▼
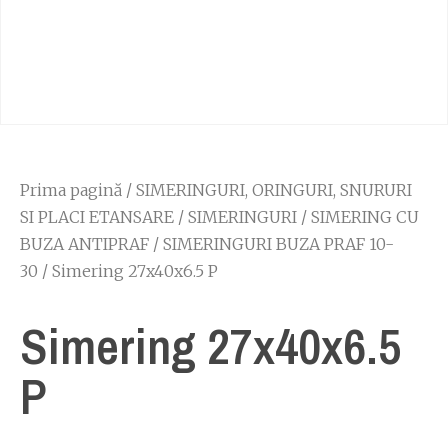
Prima pagină
/
SIMERINGURI, ORINGURI, SNURURI
SI PLACI ETANSARE
/
SIMERINGURI
/
SIMERING CU
BUZA ANTIPRAF
/
SIMERINGURI BUZA PRAF 10-
30
/ Simering 27x40x6.5 P
Simering 27x40x6.5
P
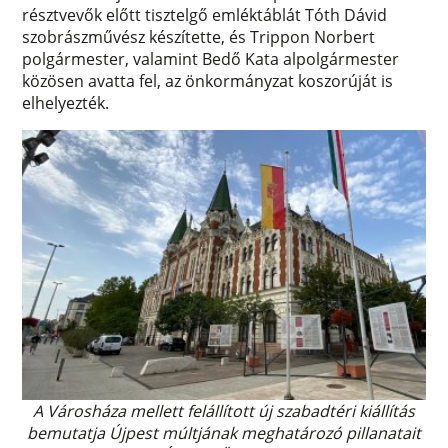
résztvevők előtt tisztelgő emléktáblát Tóth Dávid
szobrászművész készítette, és Trippon Norbert
polgármester, valamint Bedő Kata alpolgármester
közösen avatta fel, az önkormányzat koszorúját is
elhelyezték.
A Városháza mellett felállított új szabadtéri kiállítás
bemutatja Újpest múltjának meghatározó pillanatait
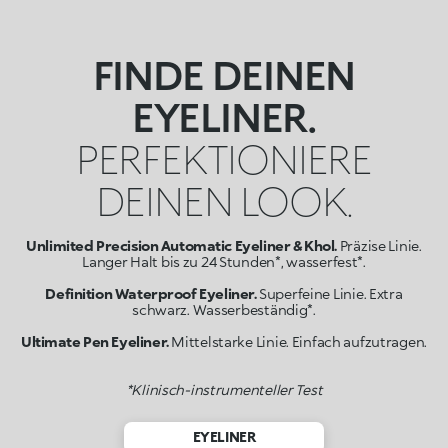
FINDE DEINEN
EYELINER.
PERFEKTIONIERE
DEINEN LOOK.
Unlimited Precision Automatic Eyeliner & Khol.
Präzise Linie.
Langer Halt bis zu 24 Stunden*, wasserfest*.
Definition Waterproof Eyeliner.
Superfeine Linie. Extra
schwarz. Wasserbeständig*.
Ultimate Pen Eyeliner.
Mittelstarke Linie. Einfach aufzutragen.
*Klinisch-instrumenteller Test
EYELINER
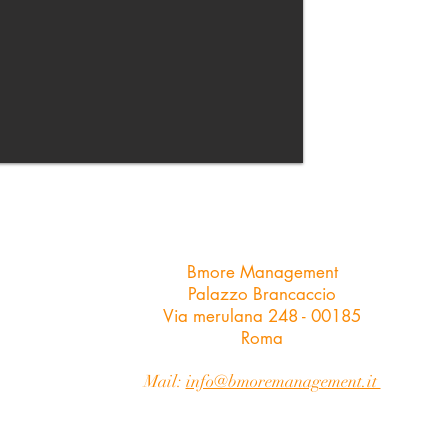
Bmore Management
Palazzo Brancaccio
Via merulana 248 - 00185
Roma
Mail:
info@bmoremanagement.it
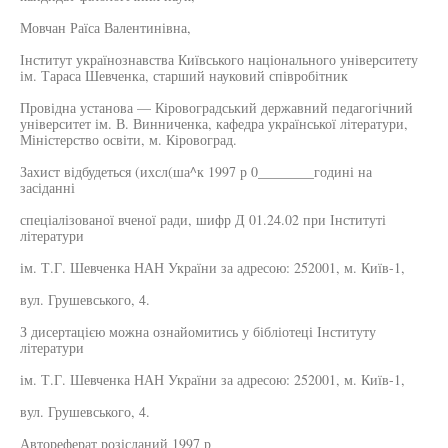
Мовчан Раїса Валентинівна,
Інститут українознавства Київського національного університету
ім. Тараса Шевченка, старший науковий співробітник
Провідна установа — Кіровоградський державний педагогічний
університет ім. В. Винниченка, кафедра української літератури,
Міністерство освіти, м. Кіровоград.
Захист відбудеться (ихсл(ша^к 1997 р 0________годині на
засіданні
спеціалізованої вченої ради, шифр Д 01.24.02 при Інституті
літератури
ім. Т.Г. Шевченка НАН України за адресою: 252001, м. Київ-1,
вул. Грушевського, 4.
З дисертацією можна ознайомитись у бібліотеці Інституту
літератури
ім. Т.Г. Шевченка НАН України за адресою: 252001, м. Київ-1,
вул. Грушевського, 4.
Автореферат розісланий 1997 р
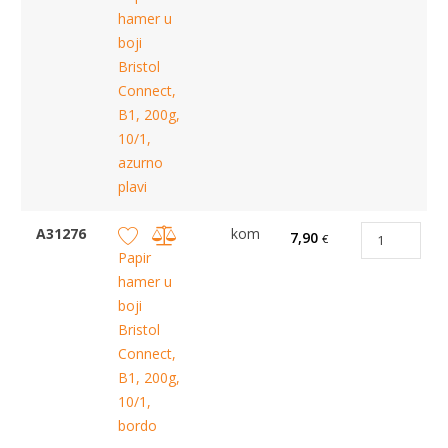
hamer u
boji
Bristol
Connect,
B1, 200g,
10/1,
azurno
plavi
A31276
kom
7,90
€
Papir
hamer u
boji
Bristol
Connect,
B1, 200g,
10/1,
bordo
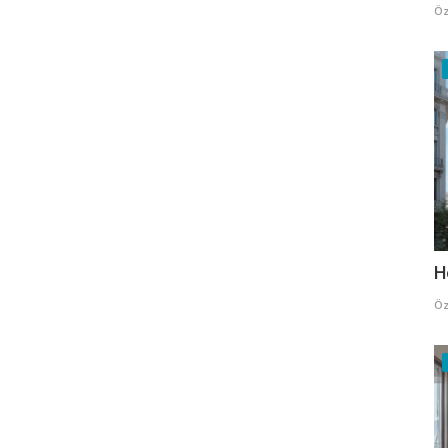
Öz
H
Öz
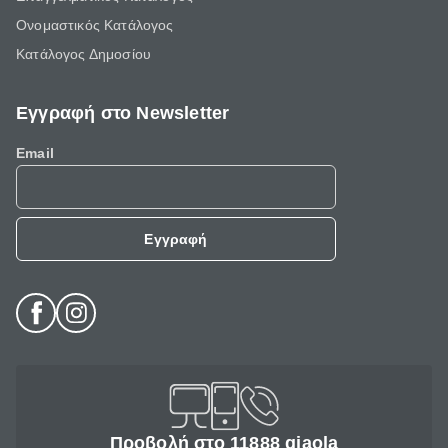
Ονομαστικός Κατάλογος
Κατάλογος Δημοσίου
Εγγραφή στο Newsletter
Email
Εγγραφή
Προβολή στο 11888 giaola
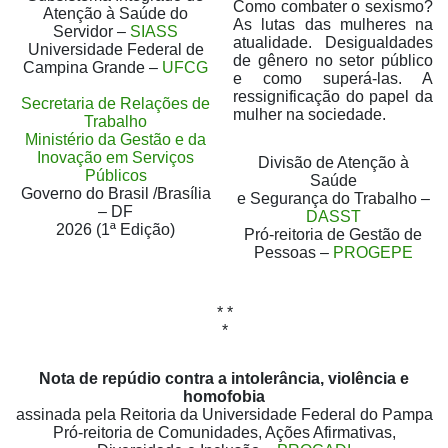
Como combater o sexismo?
Atenção à Saúde do
As lutas das mulheres na
Servidor –
SIASS
atualidade. Desigualdades
Universidade Federal de
de gênero no setor público
Campina Grande –
UFCG
e como superá-las. A
ressignificação do papel da
Secretaria de Relações de
mulher na sociedade.
Trabalho
Ministério da Gestão e da
Inovação em Serviços
Divisão de Atenção à
Públicos
Saúde
Governo do Brasil /Brasília
e Segurança do Trabalho –
– DF
DASST
2026 (1ª Edição)
Pró-reitoria de Gestão de
Pessoas –
PROGEPE
* *
*
Nota de repúdio contra a intolerância, violência e
homofobia
assinada pela Reitoria da Universidade Federal do Pampa
Pró-reitoria de Comunidades, Ações Afirmativas,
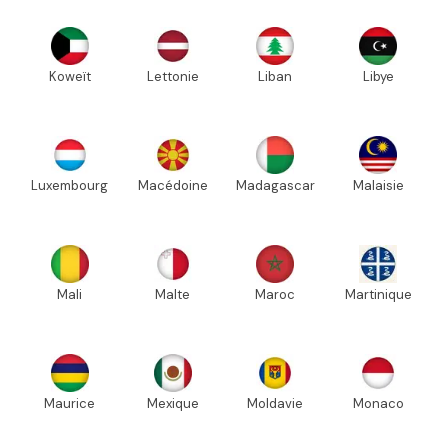
Koweït
Lettonie
Liban
Libye
Luxembourg
Macédoine
Madagascar
Malaisie
Mali
Malte
Maroc
Martinique
Maurice
Mexique
Moldavie
Monaco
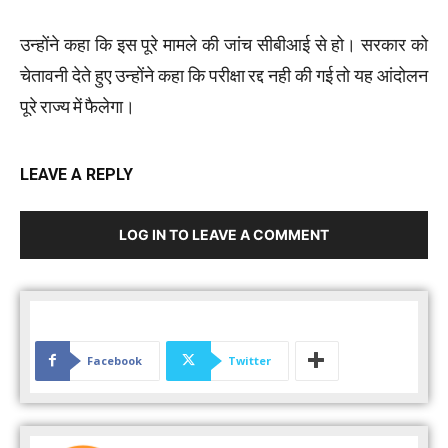
उन्होंने कहा कि इस पूरे मामले की जांच सीबीआई से हो। सरकार को
चेतावनी देते हुए उन्होंने कहा कि परीक्षा रद्द नही की गई तो यह आंदोलन
पूरे राज्य में फैलेगा।
LEAVE A REPLY
LOG IN TO LEAVE A COMMENT
Facebook
Twitter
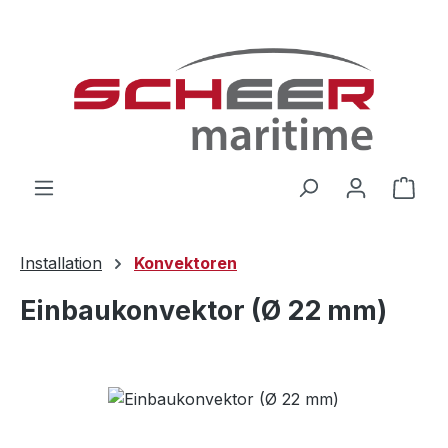
Zum Hauptinhalt springen
Ware
Installation
Konvektoren
Einbaukonvektor (Ø 22 mm)
Bildergalerie überspringen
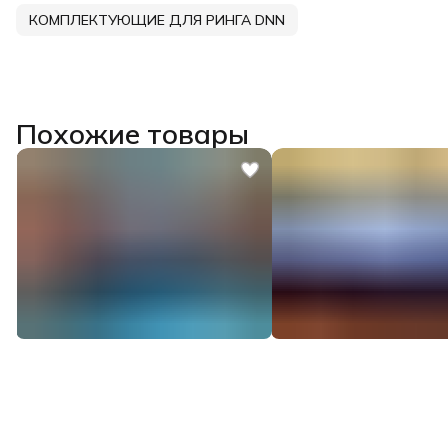
КОМПЛЕКТУЮЩИЕ ДЛЯ РИНГА DNN
Похожие товары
▲
A faithful copy of the data is required: each word kept, each picture omitted.

### Finished task
Prima pagină
/
SIMERINGURI, ORINGURI, SNURURI
SI PLACI ETANSARE
/
SIMERINGURI
/
SIMERING CU
BUZA ANTIPRAF
/
SIMERINGURI BUZA PRAF 10-
30
/ Simering 27x40x6.5 P
Simering 27x40x6.5
P
résztvevők előtt tisztelgő emléktáblát Tóth Dávid
szobrászművész készítette, és Trippon Norbert
polgármester, valamint Bedő Kata alpolgármester
közösen avatta fel, az önkormányzat koszorúját is
elhelyezték.
A Városháza mellett felállított új szabadtéri kiállítás
bemutatja Újpest múltjának meghatározó pillanatait
FINDE DEINEN
EYELINER.
PERFEKTIONIERE
DEINEN LOOK.
Unlimited Precision Automatic Eyeliner & Khol.
Präzise Linie.
Langer Halt bis zu 24 Stunden*, wasserfest*.
Definition Waterproof Eyeliner.
Superfeine Linie. Extra
schwarz. Wasserbeständig*.
Ultimate Pen Eyeliner.
Mittelstarke Linie. Einfach aufzutragen.
*Klinisch-instrumenteller Test
EYELINER
Bmore Management
Palazzo Brancaccio
Via merulana 248 - 00185
Roma
Mail:
info@bmoremanagement.it
Мовчан Раїса Валентинівна,
Інститут українознавства Київського національного університету
ім. Тараса Шевченка, старший науковий співробітник
Провідна установа — Кіровоградський державний педагогічний
університет ім. В. Винниченка, кафедра української літератури,
Міністерство освіти, м. Кіровоград.
Захист відбудеться (ихсл(ша^к 1997 р 0________годині на
засіданні
спеціалізованої вченої ради, шифр Д 01.24.02 при Інституті
літератури
ім. Т.Г. Шевченка НАН України за адресою: 252001, м. Київ-1,
вул. Грушевського, 4.
З дисертацією можна ознайомитись у бібліотеці Інституту
літератури
ім. Т.Г. Шевченка НАН України за адресою: 252001, м. Київ-1,
вул. Грушевського, 4.
Автореферат розісланий 1997 р
hamer u
boji
Bristol
Connect,
B1, 200g,
10/1,
azurno
plavi
A31276
kom
7,90
€
Papir
hamer u
boji
Bristol
Connect,
B1, 200g,
10/1,
bordo
Öz
H
Öz
Ονομαστικός Κατάλογος
Κατάλογος Δημοσίου
Εγγραφή στο Newsletter
Email
Εγγραφή
Προβολή στο 11888 giaola
Como combater o sexismo?
Atenção à Saúde do
As lutas das mulheres na
Servidor –
SIASS
atualidade. Desigualdades
Universidade Federal de
de gênero no setor público
Campina Grande –
UFCG
e como superá-las. A
ressignificação do papel da
Secretaria de Relações de
mulher na sociedade.
Trabalho
Ministério da Gestão e da
Inovação em Serviços
Divisão de Atenção à
Públicos
Saúde
Governo do Brasil /Brasília
e Segurança do Trabalho –
– DF
DASST
2026 (1ª Edição)
Pró-reitoria de Gestão de
Pessoas –
PROGEPE
* *
*
Nota de repúdio contra a intolerância, violência e
homofobia
assinada pela Reitoria da Universidade Federal do Pampa
Pró-reitoria de Comunidades, Ações Afirmativas,
Koweït
Lettonie
Liban
Libye
Luxembourg
Macédoine
Madagascar
Malaisie
Mali
Malte
Maroc
Martinique
Maurice
Mexique
Moldavie
Monaco
उन्होंने कहा कि इस पूरे मामले की जांच सीबीआई से हो। सरकार को
चेतावनी देते हुए उन्होंने कहा कि परीक्षा रद्द नही की गई तो यह आंदोलन
पूरे राज्य में फैलेगा।
LEAVE A REPLY
LOG IN TO LEAVE A COMMENT
Facebook
Twitter
Zum Hauptinhalt springen
Ware
Installation
Konvektoren
Einbaukonvektor (Ø 22 mm)
Bildergalerie überspringen
КОМПЛЕКТУЮЩИЕ ДЛЯ РИНГА DNN
Похожие товары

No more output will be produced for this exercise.